----- Okunacak bölüm
Makale

Tık Tık... Kimse Yok mu? Kim O!

Tık Tık… Kimse Yok Mu?
Kim O!

Tülay Çankaya
Din Hizmetleri Uzmanı/Amasya Müftülüğü

El uzattı…
Dertliydi, elini uzattı… Güvenle…
Biliyordu ki: “Müslüman, Müslümanın elinden ve dilinden güvende olduğu kimsedir.” (Buhari, İman, 4-5; Müslim, İman, 64; Ebu Davud, Cihad, 2; Tirmizi, Kıyame, 52.)
El uzattık…
Çünkü “Müslüman Müslümanın kardeşidir. Ona zulmetmez, ihanet etmez, yalan söylemez ve onu sıkıntıda bırakmaz. Müslümanın kanı (canı), namusu ve malı dokunulmazdır, saygındır…” (Buhari, Mezalim, 3; Müslim, Birr, 58; Tirmizi, Birr, 18.) öğretildi bizlere.
Paylaşmalıydık…
Çünkü hep kulağımızda yankılanan bir cümle vardı. “Mutluluklar paylaşınca çoğalır, üzüntüler paylaşınca azalır.” Paylaşmayı taç edinmiş en yüce ruhun ümmetiydik. Ekmeği paylaşmak bile ekmeğin kendisinden daha tatlıydı. Paylaştıkça nasibi çoğalıyordu en kıtlık zamanların… havayı-duayı, derdi-dermanı, mutluluğu-hazzı, hüznü-özgürlüğü, kardeşliği-dostluğu paylaşmak güzeldi.
Böylece el ele, halka halka büyüdük, sert topraklara dahi kök saldık. Yüreğimizden, dilimizden dökülen:
“Milletimin hizmetinde yaya değil atlıyım
Farklıyım ben cahillerden hem de çift kanatlıyım
Ayıramam dünyayı ukbadan bir lahza ben
Bu birlik ruhu ile ben Rabbim’den beratlıyım.”
----------
**Belirtilen alıştırma A:**
Aşağıdaki kayıtlarda “Task” dizgesinin geçtiği satır sayısını belirtin; yalnızca sayıyı yazın.
----- Gösterilen bilgiler
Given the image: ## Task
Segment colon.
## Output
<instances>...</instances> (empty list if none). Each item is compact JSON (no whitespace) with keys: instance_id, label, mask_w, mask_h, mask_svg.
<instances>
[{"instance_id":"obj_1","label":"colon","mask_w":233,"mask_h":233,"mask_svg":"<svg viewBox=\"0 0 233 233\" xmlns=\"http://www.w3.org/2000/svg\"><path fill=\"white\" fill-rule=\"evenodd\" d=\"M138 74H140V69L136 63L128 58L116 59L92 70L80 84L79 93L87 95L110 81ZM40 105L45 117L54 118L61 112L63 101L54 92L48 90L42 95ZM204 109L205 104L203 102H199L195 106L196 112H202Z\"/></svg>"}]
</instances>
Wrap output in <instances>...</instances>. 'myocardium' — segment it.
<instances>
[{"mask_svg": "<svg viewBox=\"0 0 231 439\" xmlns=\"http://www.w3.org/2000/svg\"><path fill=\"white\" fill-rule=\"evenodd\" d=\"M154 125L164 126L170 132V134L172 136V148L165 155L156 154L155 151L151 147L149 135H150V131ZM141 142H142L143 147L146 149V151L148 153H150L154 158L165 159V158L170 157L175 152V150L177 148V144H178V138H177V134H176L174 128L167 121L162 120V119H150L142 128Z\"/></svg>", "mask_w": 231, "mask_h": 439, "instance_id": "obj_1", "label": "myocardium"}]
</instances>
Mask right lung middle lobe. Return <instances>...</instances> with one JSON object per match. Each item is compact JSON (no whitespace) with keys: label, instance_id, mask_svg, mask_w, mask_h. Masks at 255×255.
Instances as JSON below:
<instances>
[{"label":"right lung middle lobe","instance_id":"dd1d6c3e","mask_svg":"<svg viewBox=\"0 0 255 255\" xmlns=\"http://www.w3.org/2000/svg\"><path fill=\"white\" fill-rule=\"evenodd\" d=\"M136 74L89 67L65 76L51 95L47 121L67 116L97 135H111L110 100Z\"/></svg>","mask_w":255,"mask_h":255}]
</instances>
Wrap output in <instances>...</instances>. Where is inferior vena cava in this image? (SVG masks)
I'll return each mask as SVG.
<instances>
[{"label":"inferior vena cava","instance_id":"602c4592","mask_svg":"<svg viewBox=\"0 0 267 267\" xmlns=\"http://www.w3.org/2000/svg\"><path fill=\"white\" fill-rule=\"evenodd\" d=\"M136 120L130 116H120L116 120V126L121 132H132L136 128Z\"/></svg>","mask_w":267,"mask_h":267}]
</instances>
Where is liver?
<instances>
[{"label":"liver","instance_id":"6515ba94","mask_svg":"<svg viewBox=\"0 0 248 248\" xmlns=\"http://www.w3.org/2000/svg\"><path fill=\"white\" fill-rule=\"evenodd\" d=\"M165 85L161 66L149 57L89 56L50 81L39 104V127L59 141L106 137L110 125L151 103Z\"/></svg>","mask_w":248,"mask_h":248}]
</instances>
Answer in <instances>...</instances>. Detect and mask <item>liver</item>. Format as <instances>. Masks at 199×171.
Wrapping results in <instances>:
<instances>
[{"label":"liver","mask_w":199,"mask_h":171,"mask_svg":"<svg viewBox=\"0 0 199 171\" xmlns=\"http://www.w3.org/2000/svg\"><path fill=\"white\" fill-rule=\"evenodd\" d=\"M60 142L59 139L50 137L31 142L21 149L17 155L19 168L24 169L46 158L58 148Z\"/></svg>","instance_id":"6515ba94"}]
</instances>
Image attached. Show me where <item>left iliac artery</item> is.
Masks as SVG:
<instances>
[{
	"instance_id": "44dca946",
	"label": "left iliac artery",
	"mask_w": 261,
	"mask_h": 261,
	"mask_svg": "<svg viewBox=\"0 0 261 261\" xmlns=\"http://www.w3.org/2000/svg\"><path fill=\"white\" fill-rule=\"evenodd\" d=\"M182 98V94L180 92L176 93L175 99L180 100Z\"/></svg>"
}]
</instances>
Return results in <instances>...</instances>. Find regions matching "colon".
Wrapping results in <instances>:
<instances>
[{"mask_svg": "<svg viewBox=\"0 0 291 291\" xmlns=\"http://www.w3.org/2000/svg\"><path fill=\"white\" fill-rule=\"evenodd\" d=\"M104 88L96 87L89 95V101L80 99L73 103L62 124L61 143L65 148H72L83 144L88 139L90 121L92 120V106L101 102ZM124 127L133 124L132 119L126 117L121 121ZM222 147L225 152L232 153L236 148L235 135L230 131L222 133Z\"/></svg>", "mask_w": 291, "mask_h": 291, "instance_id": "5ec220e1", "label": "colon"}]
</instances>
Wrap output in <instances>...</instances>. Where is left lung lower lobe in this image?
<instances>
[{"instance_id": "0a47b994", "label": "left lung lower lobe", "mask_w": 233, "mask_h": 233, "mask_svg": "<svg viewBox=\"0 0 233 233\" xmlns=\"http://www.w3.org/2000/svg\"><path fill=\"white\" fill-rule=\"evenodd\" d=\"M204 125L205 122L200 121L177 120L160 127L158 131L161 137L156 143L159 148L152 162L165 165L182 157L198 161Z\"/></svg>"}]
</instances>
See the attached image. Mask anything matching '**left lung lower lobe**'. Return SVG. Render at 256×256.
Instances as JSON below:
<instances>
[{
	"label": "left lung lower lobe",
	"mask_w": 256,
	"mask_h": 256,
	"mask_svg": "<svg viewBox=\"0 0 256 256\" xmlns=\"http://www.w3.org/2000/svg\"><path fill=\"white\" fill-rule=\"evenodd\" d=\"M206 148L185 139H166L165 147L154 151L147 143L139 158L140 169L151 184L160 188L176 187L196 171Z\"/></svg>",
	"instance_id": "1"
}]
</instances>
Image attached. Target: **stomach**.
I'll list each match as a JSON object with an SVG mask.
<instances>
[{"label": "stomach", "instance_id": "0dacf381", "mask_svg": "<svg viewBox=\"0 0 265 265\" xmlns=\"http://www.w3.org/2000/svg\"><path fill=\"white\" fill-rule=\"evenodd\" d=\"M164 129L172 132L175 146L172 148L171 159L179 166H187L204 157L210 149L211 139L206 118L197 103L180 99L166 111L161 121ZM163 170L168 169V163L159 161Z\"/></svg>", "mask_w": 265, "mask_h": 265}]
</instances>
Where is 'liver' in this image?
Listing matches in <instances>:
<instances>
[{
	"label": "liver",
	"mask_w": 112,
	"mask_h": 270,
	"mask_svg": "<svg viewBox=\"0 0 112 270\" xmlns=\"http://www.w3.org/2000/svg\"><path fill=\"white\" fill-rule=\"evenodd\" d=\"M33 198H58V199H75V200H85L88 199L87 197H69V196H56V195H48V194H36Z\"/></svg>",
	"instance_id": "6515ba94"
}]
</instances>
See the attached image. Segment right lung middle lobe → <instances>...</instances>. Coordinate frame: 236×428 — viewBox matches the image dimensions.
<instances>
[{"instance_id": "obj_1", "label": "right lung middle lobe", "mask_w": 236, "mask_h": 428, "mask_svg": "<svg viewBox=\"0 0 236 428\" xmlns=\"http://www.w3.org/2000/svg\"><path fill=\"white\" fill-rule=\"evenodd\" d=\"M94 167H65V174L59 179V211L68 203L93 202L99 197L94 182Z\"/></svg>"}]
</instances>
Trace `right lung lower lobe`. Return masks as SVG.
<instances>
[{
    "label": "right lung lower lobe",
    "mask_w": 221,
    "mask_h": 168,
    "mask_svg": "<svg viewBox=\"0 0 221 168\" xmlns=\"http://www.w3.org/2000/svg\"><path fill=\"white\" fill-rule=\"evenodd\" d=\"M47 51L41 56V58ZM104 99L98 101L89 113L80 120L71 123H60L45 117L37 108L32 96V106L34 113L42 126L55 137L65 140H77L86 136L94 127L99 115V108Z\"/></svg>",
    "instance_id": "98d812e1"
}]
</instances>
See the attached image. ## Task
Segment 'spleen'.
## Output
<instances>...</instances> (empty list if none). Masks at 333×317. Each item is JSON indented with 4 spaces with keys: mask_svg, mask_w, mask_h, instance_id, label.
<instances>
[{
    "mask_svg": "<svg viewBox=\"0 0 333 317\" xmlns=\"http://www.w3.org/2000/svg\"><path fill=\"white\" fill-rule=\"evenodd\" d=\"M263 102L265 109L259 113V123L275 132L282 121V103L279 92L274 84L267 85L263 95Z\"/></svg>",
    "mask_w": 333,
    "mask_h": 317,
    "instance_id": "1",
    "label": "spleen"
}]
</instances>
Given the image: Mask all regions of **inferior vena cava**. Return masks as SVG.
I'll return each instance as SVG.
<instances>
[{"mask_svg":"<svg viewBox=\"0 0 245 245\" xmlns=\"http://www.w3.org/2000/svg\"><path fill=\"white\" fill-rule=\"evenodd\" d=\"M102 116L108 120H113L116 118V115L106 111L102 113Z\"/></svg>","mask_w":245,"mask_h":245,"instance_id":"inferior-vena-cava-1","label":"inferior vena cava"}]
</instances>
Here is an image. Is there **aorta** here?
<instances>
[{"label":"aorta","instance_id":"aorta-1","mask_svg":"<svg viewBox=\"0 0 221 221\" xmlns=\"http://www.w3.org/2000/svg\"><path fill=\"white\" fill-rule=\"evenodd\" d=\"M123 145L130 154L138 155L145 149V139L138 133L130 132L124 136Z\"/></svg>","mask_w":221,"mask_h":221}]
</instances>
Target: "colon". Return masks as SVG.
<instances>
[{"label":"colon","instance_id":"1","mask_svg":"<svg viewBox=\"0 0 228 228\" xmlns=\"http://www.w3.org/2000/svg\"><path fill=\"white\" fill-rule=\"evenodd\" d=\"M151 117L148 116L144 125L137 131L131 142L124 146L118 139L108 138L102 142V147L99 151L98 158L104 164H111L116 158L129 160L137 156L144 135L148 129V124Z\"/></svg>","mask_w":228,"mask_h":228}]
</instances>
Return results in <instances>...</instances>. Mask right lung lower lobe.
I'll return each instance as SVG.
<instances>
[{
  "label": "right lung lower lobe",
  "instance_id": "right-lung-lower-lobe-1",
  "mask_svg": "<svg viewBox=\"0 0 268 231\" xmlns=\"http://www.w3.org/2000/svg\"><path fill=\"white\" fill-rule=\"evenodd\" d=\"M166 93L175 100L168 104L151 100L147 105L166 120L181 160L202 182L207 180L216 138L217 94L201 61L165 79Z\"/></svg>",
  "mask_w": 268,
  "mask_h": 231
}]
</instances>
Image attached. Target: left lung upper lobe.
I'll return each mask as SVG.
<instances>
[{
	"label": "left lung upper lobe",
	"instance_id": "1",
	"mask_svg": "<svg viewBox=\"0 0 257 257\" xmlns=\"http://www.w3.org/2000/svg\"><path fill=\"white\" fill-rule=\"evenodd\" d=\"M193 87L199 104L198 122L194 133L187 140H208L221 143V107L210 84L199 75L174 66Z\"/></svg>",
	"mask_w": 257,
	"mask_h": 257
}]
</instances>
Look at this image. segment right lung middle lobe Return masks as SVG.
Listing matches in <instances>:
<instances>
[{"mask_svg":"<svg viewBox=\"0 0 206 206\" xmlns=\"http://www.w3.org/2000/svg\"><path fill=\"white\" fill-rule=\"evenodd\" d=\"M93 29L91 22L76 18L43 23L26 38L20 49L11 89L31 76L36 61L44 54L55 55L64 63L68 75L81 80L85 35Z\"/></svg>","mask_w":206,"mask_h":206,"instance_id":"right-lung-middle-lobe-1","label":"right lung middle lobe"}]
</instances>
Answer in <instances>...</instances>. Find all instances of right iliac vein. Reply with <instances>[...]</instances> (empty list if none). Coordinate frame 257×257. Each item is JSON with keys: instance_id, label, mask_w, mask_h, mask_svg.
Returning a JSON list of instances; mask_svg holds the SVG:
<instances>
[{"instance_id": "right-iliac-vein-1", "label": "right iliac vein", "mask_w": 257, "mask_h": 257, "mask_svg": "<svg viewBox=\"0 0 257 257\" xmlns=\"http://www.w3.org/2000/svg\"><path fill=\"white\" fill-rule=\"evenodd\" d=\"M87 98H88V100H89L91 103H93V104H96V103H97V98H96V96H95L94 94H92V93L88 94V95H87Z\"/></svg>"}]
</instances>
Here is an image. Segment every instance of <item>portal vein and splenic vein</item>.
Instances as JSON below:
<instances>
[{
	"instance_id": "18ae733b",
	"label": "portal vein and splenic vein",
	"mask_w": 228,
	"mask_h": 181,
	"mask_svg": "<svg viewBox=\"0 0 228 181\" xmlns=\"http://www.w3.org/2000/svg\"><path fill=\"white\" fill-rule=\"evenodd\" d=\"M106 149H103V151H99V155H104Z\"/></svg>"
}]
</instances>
----------
**Belirtilen alıştırma B:**
Kardeşlik ve paylaşma üzerine olan yazıyı, son dizenin ardından başlayarak sürdürün.

**Nihai yanıt A:**
2

**Nihai yanıt B:**
dizeleri hep canlı kaldı, dilimizden aktı dertli gönüllerin devası uğruna… Hassas olmalıydık, dik durmalıydık. Hani Mevlana diyor ya;
“Ya kırdığın gönlü Allah seviyorsa? Bilemezsin, bilseydin ödün kopardı; dokunamazdın.”
Korkmadık, dokunduk hassasça gönül iklimine uzanan ellerin. Karınca kararınca başardık, ferahlattık, su serptik… Dua edin geçer dedik, ağlayın, sıkmayın kendinizi dedik, çözüm yolunu kendi bulsun diye ufuk açtık. Dua etmeyi ve ağlamayı bilen kadınlar güçlü olurlar aslında, bunu öğrettik.
Kimi öğrencimizdi, 14-15 yaşlarında ya da 65-70.
Kimi müftülüğümüzdeki odamıza, evimize, kursumuza gelen Rabbimizin misafiriydi.
Din gönüllüsü olarak başladığımız bu yolda, karşılığını zerre zerre vermeliydik, aldığımızın. Hatta aldığımızdan daha fazla vermekti Allah rızası…
Peygamberin irşat dallarını paylaşmıştık bölüp bölüp, kursta Kur’an öğreticisi, kürsüde vaize, masa başında telefon ucunda fetva hattı, aile irşat odasında kucak açan gönüllerdik biz.
Biz de kadındık, biz de eştik, biz de ev hanımı, biz de anne, biz de gelindik. İnancımızla ve kendi tecrübelerimizle yoğurduğumuz dünyamızı açtık onlara.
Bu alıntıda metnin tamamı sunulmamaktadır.